• ESTRATTO DEL DOCUMENTO:
Era nell'aria, l'operazione che il 9 dicembre ha portato all'arresto di
tre compagni e una compagna, accusati di aver partecipato, nella notte
tra il 13 e il 14 maggio scorso, all'azione contro il cantiere del Tav
di Chiomonte.
Non si sapeva naturalmente chi sarebbe stato colpito, né precisamente
per cosa. Ma il ritornello ripetuto ossessivamente negli ultimi mesi un
po' su tutti i media nazionali, dai più noti esponenti del trasversale
Partito del Tav, non lasciava spazio a molti dubbi.
Ai più attenti non era poi sfuggito l'annuncio del procuratore capo
Caselli di anticipare di qualche mese la data del proprio pensionamento.
Una notizia che non lasciava certo presagire nulla di buono: difficile
supporre che un simile personaggio abbandoni le scene in silenzio.
Così, dopo aver saggiato un po' il terreno in estate, indagando e
perquisendo diversi no tav per l'art. 280 (“attentato con finalità di
terrorismo”), l'immancabile duo Padalino-Rinaudo ci riprova alcuni
mesi più tardi, porgendo, con gli arresti di Chiara, Claudio, Mattia e
Niccolò, l'ultimo ossequioso saluto al proprio _Padrino,_ e sperando in
questo modo di scalare qualche altra posizione nella corsa alla sua
successione.
Oltre al già citato 280, i reati contestati sono: “atto di terrorismo
con ordigni micidiali o esplosivi, danneggiamento a mezzo di incendio,
violenza contro pubblico ufficiale, detenzione e trasporto di armi da
guerra”.

• SERIE DI ESERCIZI:
- A) Puoi riassumere in due frasi il testo sugli arresti per l'azione contro il cantiere del Tav di Chiomonte?
- B) Puoi riportare, identiche, le righe dell'elenco dalla riga che contiene "order: Chaetosphaeriales" fino a quella che contiene "scientific name: Osmorhiza berteroi", entrambe comprese?

• DATI IN INGRESSO:
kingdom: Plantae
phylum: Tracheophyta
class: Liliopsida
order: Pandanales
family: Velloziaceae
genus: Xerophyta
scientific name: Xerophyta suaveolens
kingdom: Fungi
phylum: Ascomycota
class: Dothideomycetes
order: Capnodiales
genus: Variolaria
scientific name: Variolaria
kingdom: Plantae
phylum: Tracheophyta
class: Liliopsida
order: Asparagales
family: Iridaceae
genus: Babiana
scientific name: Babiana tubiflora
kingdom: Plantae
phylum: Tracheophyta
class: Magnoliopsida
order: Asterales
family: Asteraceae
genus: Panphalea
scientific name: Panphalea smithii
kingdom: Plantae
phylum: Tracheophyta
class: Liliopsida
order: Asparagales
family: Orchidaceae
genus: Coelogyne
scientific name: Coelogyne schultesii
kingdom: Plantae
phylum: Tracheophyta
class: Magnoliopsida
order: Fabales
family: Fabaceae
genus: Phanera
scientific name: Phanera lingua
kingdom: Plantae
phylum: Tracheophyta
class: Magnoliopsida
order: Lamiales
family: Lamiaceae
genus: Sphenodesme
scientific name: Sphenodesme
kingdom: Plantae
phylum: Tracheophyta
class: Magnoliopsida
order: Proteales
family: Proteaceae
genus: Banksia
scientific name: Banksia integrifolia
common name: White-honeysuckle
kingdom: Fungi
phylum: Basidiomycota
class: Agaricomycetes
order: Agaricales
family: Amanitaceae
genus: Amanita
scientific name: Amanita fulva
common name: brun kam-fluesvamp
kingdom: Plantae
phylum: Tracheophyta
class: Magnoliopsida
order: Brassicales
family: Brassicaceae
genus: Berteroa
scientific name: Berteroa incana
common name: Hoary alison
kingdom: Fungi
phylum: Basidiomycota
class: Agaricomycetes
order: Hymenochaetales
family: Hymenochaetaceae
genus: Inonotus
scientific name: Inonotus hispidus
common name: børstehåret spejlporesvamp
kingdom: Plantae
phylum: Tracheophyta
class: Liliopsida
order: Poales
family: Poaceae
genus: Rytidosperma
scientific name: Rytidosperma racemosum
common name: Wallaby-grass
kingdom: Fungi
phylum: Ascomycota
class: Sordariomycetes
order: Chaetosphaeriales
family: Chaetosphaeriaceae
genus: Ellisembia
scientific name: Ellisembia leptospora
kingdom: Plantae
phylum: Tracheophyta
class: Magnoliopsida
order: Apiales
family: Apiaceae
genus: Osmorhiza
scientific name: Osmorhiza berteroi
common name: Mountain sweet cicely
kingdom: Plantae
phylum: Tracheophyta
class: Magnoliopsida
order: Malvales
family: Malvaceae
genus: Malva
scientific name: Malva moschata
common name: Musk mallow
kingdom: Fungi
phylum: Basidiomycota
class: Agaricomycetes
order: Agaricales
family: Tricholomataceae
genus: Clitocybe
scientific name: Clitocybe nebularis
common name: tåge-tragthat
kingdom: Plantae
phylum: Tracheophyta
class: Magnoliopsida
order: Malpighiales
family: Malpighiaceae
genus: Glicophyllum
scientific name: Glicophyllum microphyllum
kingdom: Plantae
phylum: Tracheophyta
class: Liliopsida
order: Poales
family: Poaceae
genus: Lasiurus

• SOLUZIONI DEGLI ESERCIZI:
- A) Il 9 dicembre tre compagni e una compagna sono stati arrestati con l'accusa di aver partecipato, nella notte tra il 13 e il 14 maggio, all'azione contro il cantiere del Tav di Chiomonte, un'operazione che era nell'aria. Oltre all'art. 280 (attentato con finalità di terrorismo), i reati contestati sono atto di terrorismo con ordigni micidiali o esplosivi, danneggiamento a mezzo di incendio, violenza contro pubblico ufficiale e detenzione e trasporto di armi da guerra.

- B)
order: Chaetosphaeriales
family: Chaetosphaeriaceae
genus: Ellisembia
scientific name: Ellisembia leptospora
kingdom: Plantae
phylum: Tracheophyta
class: Magnoliopsida
order: Apiales
family: Apiaceae
genus: Osmorhiza
scientific name: Osmorhiza berteroi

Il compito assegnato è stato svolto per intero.